Leyenda sin Memoria, Beso sin Recuerdo


Cuenta una vieja leyenda, olvidada por el viento del pasado, que en un principio la Tierra era un desierto inhabitable. Un día dos inmortales, un hombre y una mujer, que cayeron por casualidad en el planeta, encontraron a un primitivo animal en agonía, los rayos del sol, que caían directamente en las rocas, lo habían quemado hasta dejarlos sin pelo ni piel y no existía elemento alguno que pueda refrescar sus llagas. Los inmortales tenían que tomar la decisión, salvarlo o dejarlo morir. Durante miles de años se esforzaron por mantener viva a la criatura, esfuerzo que desembocó en un amor irresistible, pero la exhaustiva tarea no les permitió conjurarlo: no les daba tiempo para tocarse. A pesar de que siempre estaban frente a frente, muy cerca, nunca pudieron besarse.

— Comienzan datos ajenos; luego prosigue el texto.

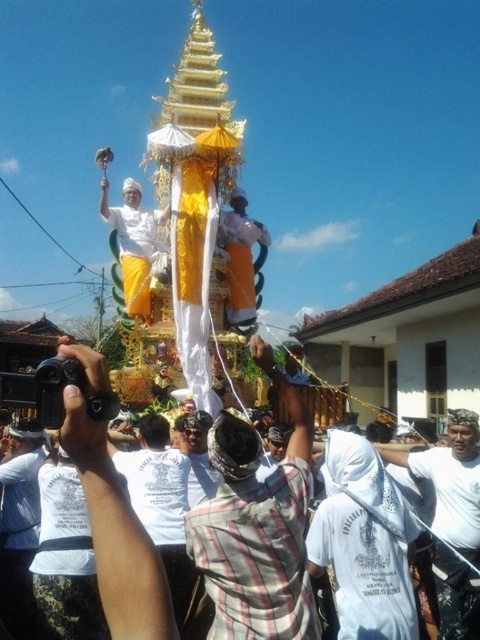
Is plaid shirt at center to the right of white woven cloth at center from the viewer's perspective?

No, plaid shirt at center is not to the right of white woven cloth at center.

Does point (272, 636) come closer to viewer compared to point (436, 506)?

That is True.

The height and width of the screenshot is (640, 480). In order to click on plaid shirt at center in this screenshot , I will do click(x=256, y=528).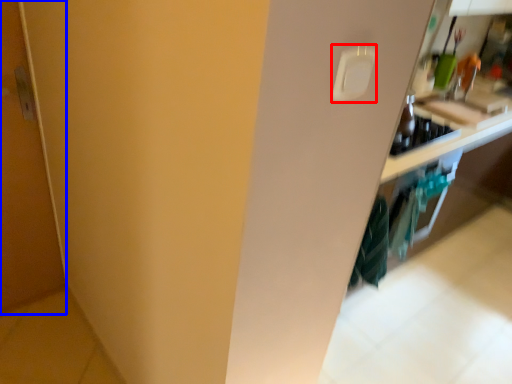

En una ocasión, mientras conversaban, se dieron cuenta de que el animal, al que habían llamado Hombre, necesitaba desplazarse por el planeta, además de que ya había descubierto la manera de reproducirse, así que tenían que tomar la determinación de ser los protectores de la nueva especie o abandonarla a su suerte. Estaban consientes que para eso tenían que inmolarse totalmente a la tierra, y, con la sabiduría que solo un Dios tiene, lo hicieron de la mejor manera. Mar, la inmortal, fue la primera: entregó su cuerpo a la creación de los de la bóveda que contendría a los océanos y los ríos. Después vino Cielo el inmortal: se entregó al viento y a las estrellas, creando un subsuelo que cubra al Hombre de sol y su peligro. No se despidieron con más que una mirada, sin tocarse sin besarse, frente a frente. El Hombre, consciente del amor que había frustrado por su ínfima existencia, sacrificó el recuerdo de esta historia, todo para que Cielo y Mar se pudieran tocar. Es así que el hombre invento el acto más romántico de la existencia del Universo: creó al Atardecer. En su primera frase articulada lo califico como -El único momento en el día en que Mar y Cielo se dan un beso-. El pacto quedó sellado. Ahora el hombre ha olvidado esta historia, pero recuerda, desde siempre, que no existe mayor romance que el que nace del beso del sacrificio al Atardecer.